In case the Company was operative and holding assets for 3 years – The petitioners shall approach the NCLT under Section 252 of the Act for revival and post revival, will do the filing pursuant to NCLT order.

Hon’ble High Court of Bombay in the various writ petitions related to disqualification of directors, filed in year 2017 and 2018 endorses the order passed by Hon’ble Delhi High Court and stated the following statement in its order dated 22.03.2018:

The petitioners to take immediate steps in consonance with the provisions under Section 248(2) of the said Act, 2013 and under the CODS 2018, in any case within a period of seven days from that day.

Hon’ble Delhi High Court Division Bench in the various writ petitions related to disqualification of directors, filed in year 2017 and 2018 passed the following order on 21.03.2018:

The petitioner(s) whose DIN numbers have not been activated despite interim orders in their favor, shall inform ROC and the respondents shall forthwith activate the DIN number;

the petitioner are entitled to avail the CODS-2018 Scheme, stand permitted to file the compliances under the CODS-2018 Scheme as hard copies with the Registrar of Companies and deposit (excluding petitioner(s) who have deposited fee through Demand Draft with ROC and the same is accepted) the fee and other charges payable for CODS with supporting calculations in court registry as fixed deposit and such deposit made in this court shall be deemed to be compliances and deposits having been effected in due compliance with the requirements of CODS 2018 Scheme with the respondents of course subject to making good any shortcomings which may be pointed out by the respondents;

The deposits under the CODS2018 Scheme have to be made by and on behalf of the Company concerned.
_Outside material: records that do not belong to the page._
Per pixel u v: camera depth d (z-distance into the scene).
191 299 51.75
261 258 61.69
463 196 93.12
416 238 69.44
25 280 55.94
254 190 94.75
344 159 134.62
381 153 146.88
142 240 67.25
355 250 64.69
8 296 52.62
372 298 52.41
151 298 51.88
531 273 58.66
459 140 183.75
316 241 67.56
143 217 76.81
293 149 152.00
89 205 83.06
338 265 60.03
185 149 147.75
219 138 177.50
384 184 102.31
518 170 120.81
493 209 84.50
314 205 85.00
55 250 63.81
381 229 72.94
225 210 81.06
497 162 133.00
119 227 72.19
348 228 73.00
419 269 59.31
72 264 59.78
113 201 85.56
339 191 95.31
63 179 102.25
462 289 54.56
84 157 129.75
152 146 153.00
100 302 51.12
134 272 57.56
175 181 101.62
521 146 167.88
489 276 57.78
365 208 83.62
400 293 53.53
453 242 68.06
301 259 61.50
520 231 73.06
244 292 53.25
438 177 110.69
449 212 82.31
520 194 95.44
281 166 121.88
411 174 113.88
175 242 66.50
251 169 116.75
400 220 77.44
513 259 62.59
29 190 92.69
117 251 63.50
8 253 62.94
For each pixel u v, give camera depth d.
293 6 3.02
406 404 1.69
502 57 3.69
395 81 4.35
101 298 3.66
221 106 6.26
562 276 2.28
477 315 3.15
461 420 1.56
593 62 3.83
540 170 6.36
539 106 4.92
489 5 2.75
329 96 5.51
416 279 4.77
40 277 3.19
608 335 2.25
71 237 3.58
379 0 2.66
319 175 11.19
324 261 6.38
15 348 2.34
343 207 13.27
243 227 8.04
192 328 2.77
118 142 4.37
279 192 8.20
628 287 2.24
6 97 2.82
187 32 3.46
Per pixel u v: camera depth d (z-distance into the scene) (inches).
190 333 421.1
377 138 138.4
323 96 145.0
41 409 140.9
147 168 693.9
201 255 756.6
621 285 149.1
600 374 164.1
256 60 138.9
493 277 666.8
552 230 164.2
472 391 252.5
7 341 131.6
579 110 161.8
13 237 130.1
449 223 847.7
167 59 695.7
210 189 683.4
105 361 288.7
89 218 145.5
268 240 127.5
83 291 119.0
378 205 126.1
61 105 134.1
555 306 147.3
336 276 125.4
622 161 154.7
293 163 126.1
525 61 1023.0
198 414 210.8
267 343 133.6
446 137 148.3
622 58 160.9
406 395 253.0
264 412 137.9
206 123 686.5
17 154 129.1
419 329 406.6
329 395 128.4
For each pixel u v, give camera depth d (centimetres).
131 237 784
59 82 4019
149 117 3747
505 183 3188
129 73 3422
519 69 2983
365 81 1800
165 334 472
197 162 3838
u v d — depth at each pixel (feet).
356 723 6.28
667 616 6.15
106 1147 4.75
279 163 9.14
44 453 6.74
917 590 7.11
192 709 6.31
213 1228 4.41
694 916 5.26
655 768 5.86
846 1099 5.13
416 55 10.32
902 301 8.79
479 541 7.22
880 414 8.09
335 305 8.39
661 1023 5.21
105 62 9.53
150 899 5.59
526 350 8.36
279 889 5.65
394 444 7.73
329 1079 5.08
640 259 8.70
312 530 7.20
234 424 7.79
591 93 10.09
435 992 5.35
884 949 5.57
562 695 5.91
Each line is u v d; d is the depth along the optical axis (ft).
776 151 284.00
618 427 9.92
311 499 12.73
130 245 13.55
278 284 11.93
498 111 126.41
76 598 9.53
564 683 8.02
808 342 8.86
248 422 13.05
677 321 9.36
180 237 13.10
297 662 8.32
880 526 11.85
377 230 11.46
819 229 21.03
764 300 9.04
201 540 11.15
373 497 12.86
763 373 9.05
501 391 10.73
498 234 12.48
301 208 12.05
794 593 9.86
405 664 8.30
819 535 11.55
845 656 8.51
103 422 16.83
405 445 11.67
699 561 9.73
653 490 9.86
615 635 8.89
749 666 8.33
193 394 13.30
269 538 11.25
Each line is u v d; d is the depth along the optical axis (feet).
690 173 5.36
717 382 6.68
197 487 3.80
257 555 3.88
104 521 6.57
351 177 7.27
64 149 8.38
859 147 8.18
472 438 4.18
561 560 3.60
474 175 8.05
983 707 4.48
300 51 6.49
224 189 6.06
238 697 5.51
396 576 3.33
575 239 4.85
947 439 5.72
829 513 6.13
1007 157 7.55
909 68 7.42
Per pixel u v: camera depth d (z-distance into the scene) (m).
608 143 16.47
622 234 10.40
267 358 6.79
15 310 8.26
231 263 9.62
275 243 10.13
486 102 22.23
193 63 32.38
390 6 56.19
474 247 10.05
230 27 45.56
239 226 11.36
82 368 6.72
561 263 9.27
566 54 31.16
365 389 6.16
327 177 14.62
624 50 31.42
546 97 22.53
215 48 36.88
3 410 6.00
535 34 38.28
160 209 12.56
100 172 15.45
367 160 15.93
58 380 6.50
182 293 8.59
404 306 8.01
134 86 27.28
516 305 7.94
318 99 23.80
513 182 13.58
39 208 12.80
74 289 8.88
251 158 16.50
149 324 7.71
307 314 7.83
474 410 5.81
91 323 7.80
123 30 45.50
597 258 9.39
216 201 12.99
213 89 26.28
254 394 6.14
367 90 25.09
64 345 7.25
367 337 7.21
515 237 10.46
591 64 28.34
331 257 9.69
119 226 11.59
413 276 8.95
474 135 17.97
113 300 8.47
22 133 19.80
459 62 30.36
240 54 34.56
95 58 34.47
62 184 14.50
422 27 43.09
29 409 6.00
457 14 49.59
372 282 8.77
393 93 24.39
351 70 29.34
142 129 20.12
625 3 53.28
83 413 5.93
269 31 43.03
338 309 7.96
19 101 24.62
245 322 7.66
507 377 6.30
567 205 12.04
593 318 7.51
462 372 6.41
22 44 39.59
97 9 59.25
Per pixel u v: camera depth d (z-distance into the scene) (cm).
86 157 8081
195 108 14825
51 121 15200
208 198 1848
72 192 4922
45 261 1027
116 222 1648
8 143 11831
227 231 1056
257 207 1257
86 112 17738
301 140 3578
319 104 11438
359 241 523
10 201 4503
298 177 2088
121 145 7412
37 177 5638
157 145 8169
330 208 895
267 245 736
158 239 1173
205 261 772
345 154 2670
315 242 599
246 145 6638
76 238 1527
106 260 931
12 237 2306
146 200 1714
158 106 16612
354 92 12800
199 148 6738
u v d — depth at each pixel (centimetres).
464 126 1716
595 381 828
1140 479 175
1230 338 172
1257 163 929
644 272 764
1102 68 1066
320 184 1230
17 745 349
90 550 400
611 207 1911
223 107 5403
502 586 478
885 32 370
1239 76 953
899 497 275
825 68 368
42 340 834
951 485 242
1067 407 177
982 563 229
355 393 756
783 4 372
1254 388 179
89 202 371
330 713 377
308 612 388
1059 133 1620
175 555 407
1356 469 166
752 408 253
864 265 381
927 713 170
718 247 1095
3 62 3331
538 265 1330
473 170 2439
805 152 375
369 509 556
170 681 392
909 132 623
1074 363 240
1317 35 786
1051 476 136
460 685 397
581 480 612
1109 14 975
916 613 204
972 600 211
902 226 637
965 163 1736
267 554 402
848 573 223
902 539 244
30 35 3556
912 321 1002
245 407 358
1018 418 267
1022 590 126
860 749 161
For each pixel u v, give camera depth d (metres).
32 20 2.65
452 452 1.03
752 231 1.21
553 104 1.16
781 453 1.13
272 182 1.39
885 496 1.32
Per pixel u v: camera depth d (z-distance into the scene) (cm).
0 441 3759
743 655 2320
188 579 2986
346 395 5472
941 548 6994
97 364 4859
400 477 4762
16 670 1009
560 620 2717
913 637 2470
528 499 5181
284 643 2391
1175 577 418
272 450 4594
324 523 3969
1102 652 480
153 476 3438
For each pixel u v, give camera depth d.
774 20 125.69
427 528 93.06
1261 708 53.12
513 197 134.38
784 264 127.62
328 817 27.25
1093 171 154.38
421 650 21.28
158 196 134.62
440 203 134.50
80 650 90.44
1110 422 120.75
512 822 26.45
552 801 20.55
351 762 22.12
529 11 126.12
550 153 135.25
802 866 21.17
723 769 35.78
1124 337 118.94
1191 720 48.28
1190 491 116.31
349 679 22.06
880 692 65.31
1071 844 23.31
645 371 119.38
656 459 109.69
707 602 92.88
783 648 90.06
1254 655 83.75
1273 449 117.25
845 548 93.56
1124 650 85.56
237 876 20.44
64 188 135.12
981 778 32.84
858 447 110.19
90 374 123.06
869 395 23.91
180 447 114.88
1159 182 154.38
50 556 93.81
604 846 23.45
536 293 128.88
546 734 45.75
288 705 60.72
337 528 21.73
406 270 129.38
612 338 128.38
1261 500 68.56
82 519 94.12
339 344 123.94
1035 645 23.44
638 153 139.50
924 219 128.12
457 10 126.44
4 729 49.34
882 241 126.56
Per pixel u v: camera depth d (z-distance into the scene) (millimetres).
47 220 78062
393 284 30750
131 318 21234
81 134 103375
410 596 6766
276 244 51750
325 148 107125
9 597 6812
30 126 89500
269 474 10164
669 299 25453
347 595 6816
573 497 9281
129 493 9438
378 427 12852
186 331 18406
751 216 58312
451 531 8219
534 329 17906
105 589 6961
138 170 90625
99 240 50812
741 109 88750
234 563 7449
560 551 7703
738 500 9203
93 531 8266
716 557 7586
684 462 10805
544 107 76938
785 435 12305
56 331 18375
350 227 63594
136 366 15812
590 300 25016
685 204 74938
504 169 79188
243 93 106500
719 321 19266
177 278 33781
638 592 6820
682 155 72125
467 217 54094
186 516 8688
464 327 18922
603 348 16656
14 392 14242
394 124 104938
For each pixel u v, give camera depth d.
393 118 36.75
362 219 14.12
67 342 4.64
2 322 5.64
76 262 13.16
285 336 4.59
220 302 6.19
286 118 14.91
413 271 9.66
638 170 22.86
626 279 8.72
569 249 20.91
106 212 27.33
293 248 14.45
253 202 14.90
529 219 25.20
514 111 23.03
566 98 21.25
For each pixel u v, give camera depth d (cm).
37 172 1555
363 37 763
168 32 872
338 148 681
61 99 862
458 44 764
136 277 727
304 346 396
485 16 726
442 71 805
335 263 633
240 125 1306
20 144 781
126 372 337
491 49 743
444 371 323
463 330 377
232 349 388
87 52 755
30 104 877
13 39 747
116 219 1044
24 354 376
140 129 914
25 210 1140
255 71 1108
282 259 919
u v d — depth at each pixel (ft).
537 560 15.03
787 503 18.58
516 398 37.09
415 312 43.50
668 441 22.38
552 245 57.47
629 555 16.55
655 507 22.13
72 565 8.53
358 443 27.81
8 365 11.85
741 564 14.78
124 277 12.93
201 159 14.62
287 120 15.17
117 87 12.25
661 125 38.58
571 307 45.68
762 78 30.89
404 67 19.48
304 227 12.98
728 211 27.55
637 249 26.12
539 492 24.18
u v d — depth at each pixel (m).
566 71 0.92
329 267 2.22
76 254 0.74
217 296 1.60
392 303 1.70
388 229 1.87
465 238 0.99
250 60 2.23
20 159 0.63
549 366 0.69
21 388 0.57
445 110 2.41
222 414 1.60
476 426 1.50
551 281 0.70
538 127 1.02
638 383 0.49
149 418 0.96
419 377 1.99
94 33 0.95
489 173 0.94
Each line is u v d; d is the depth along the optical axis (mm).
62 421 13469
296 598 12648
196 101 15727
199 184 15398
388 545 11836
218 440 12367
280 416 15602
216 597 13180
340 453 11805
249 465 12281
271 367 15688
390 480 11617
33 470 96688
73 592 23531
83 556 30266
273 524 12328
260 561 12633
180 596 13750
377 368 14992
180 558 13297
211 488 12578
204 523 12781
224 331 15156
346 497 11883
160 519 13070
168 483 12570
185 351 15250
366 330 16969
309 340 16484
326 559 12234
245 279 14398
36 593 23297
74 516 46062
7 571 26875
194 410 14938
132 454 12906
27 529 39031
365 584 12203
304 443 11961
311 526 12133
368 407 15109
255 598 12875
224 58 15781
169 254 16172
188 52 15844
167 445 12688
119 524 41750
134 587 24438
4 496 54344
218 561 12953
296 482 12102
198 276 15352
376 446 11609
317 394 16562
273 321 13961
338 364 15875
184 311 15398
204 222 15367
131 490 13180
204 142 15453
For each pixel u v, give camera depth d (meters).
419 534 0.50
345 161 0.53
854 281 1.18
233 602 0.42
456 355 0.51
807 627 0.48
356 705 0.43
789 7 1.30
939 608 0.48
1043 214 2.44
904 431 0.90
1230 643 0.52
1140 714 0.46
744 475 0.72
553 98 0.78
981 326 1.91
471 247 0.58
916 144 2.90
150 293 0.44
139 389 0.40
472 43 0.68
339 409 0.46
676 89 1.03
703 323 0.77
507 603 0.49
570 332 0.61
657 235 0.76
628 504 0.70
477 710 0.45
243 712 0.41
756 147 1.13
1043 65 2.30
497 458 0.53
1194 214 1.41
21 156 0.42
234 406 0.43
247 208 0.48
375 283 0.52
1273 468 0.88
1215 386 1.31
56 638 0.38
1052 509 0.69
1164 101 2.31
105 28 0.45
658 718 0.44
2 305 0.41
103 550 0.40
As such, the payment or deposit by any one director shall be treated to have been made for and on behalf of the company.

Hon’ble Rajasthan High Court in the matter of Niranjan Kumar and Mohan Lal Mahavar V. Union of India and ROC (Jaipur)P (C) 8899 of 2018, passed the following directions:

Companies shall file the requisite returns, documents and application under CODS 2018 with Registrar of Companies in hard copies;

The petitioners may continue to hold the post of director in the defaulting companies as well as in other companies so that they may be able to avail the benefit of CODS, 2018 during the pendency of the writ petition;

The petitioner would also make a necessary application under CODS-2018 along with the requisite charges. (CODS form with fees Rs. 30,000/-).

Conclusion:

The last date to avail benefit under CODS was 01.05.2018. Now, disqualified directors of the struck off companies which have failed to take benefit of CODS, are left with either of the following remedies:

Revival of the Company:

Restoration of the name of the company by NCLT – If an operative company has been struck-off by the ROC due to its non-filing of Annual Return and if directors/promoters willing to continue the operations of the Company, then the directors / promoters of that company should apply to NCLT for restoration of its name. They can avail the benefits of relief given under the order of the NCLT.  Read more about Restoration of name of the company.

Removal of Disqualification without reviving the Company.

File writ with High Court – In case of an in-active company which is struck-off , the disqualified  directors should file writ petition with the jurisdictional High Court. The High Court may provide  the following reliefs to the petitioner company:

  1. permitting the company to file its Annual documents in hard copies,
  2. allowing the company to file an application under Section 248(2) (Company can file an application voluntarily with the Registrar of Companies for Striking off the name of the Company)

The defaulting directors can get their disqualification removed after complying with all the above directions of the Hon’ble high court.